Building Pipeline with Kafka Connect


Details
Agenda
6:30 PM to 6:45 PM - Gathering and Networking
6:45 PM to 7:00 PM - Introduction to Data Riders @Fremont
7:00 PM to 8:30 PM - Building ETL Pipeline with Kafka Connect By Liquan Pei
About Speaker:
Liquan Pei is a Software Engineer at Confluent. He primarily worked on the Kafka Connect HDFS connector and contributed to other components of the Confluent Platform such as Schema Registry, Camus, etc. Previously he worked on MPP database internals, scalable in database machine learning library and integration of in-memory database with Hadoop at Pivotal. He is also an open source contributor to Apache Spark and Apache Kafka. Liquan graduated from UMass Amherst with degrees in Computer Science and Physics.
Building ETL Pipeline with Kafka Connect
Many companies are adopting Apache Kafka to power their data pipelines, including LinkedIn, Netflix, and Airbnb. Kafka's ability to handle high throughput real-time data makes it a perfect fit for solving the data integration problem, acting as the common buffer for all your data and bridging the gap between streaming and batch systems.
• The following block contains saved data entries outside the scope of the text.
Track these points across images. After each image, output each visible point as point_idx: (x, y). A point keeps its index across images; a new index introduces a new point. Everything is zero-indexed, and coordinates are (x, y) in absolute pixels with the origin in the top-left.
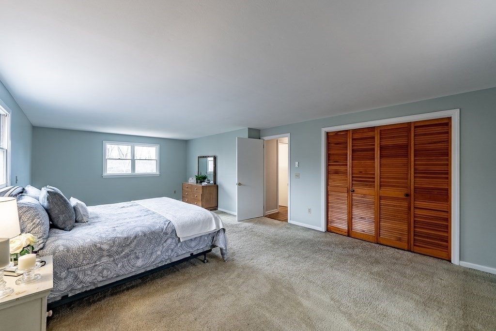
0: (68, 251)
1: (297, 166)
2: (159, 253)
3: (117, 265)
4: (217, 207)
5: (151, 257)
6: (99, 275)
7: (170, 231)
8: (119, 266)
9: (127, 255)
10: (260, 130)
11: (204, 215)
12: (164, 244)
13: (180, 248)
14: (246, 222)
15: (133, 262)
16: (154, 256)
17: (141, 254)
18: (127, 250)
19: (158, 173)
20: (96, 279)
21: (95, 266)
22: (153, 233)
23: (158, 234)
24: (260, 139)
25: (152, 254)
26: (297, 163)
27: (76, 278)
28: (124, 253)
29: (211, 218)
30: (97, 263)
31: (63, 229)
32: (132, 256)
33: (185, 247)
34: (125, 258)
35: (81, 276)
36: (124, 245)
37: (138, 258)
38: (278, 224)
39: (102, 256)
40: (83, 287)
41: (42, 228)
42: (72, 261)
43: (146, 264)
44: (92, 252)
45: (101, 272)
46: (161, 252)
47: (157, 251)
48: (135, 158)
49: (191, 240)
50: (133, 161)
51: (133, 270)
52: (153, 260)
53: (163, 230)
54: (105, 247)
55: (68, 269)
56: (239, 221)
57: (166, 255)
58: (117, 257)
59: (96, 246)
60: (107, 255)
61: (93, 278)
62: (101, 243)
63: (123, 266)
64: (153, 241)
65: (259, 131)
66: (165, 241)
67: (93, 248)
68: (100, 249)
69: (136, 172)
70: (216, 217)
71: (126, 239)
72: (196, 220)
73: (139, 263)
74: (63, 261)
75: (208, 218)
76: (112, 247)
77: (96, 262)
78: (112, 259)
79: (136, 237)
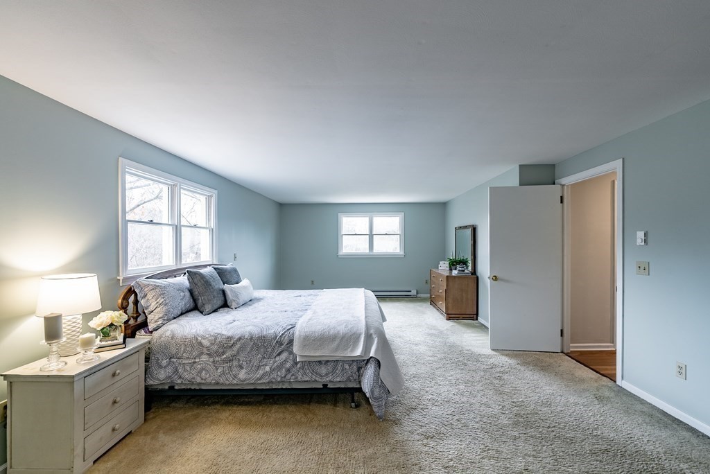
0: (172, 338)
1: (640, 242)
2: (267, 368)
3: (217, 369)
4: (477, 314)
5: (257, 371)
6: (197, 375)
7: (286, 340)
8: (219, 371)
9: (229, 360)
10: (554, 165)
11: (350, 327)
12: (277, 359)
13: (301, 371)
14: (507, 355)
15: (235, 370)
16: (260, 372)
17: (244, 363)
18: (228, 354)
19: (402, 253)
20: (194, 378)
21: (194, 362)
22: (263, 338)
23: (270, 341)
24: (554, 184)
25: (259, 367)
26: (641, 235)
27: (176, 371)
28: (225, 356)
29: (360, 335)
30: (197, 360)
31: (202, 313)
32: (235, 363)
33: (308, 371)
34: (227, 363)
35: (180, 370)
36: (225, 346)
37: (241, 367)
38: (582, 381)
39: (202, 353)
40: (182, 383)
41: (164, 308)
42: (174, 351)
43: (250, 379)
44: (192, 346)
45: (200, 372)
46: (271, 368)
47: (265, 365)
48: (374, 233)
49: (320, 362)
50: (371, 236)
51: (235, 382)
52: (258, 376)
53: (276, 337)
54: (206, 343)
55: (171, 358)
56: (493, 350)
57: (277, 375)
58: (217, 359)
59: (197, 339)
60: (207, 354)
61: (192, 376)
62: (203, 337)
63: (223, 373)
64: (262, 350)
65: (552, 167)
66: (279, 354)
67: (194, 341)
68: (200, 344)
69: (374, 251)
70: (371, 335)
71: (230, 338)
72: (332, 332)
73: (242, 375)
74: (166, 348)
75: (354, 333)
76: (212, 344)
77: (195, 358)
78: (212, 359)
79: (240, 339)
However, building a data pipeline around Kafka today can be challenging because it requires combining a wide variety of tools to collect data from disparate data systems. One tool streams updates from your database to Kafka, another imports logs, and yet another exports to HDFS. As a result, building a data pipeline can take significant engineering effort and has relatively high operational overhead because all these different tools require ongoing monitoring and maintenance. Additionally, some of the tools are simply a poor fit for the job: the fragmented nature of the data integration tools ecosystem lead to creative but misguided solutions such as misusing stream processing frameworks for data integration purposes. We describe the design and implementation of Kafka Connect, Kafka's new tool for scalable, fault-tolerant data import and export. First we'll discuss some existing tools in the space and why they fall short when applied to data integration at large scale. Next, we will explore Kafka Connect's design and how it compares to systems with similar goals, discussing key design decisions that trade off between ease of use for connector developers, operational complexity,and reuse of existing connectors. Finally, we’ll discuss how standardizing on Kafka and its Kafka Connect tool can ultimately lead to simplifying your entire data pipeline, making ETL into your data warehouse and enabling stream processing applications as simple as adding another Kafka Connect job.

Building Pipeline with Kafka Connect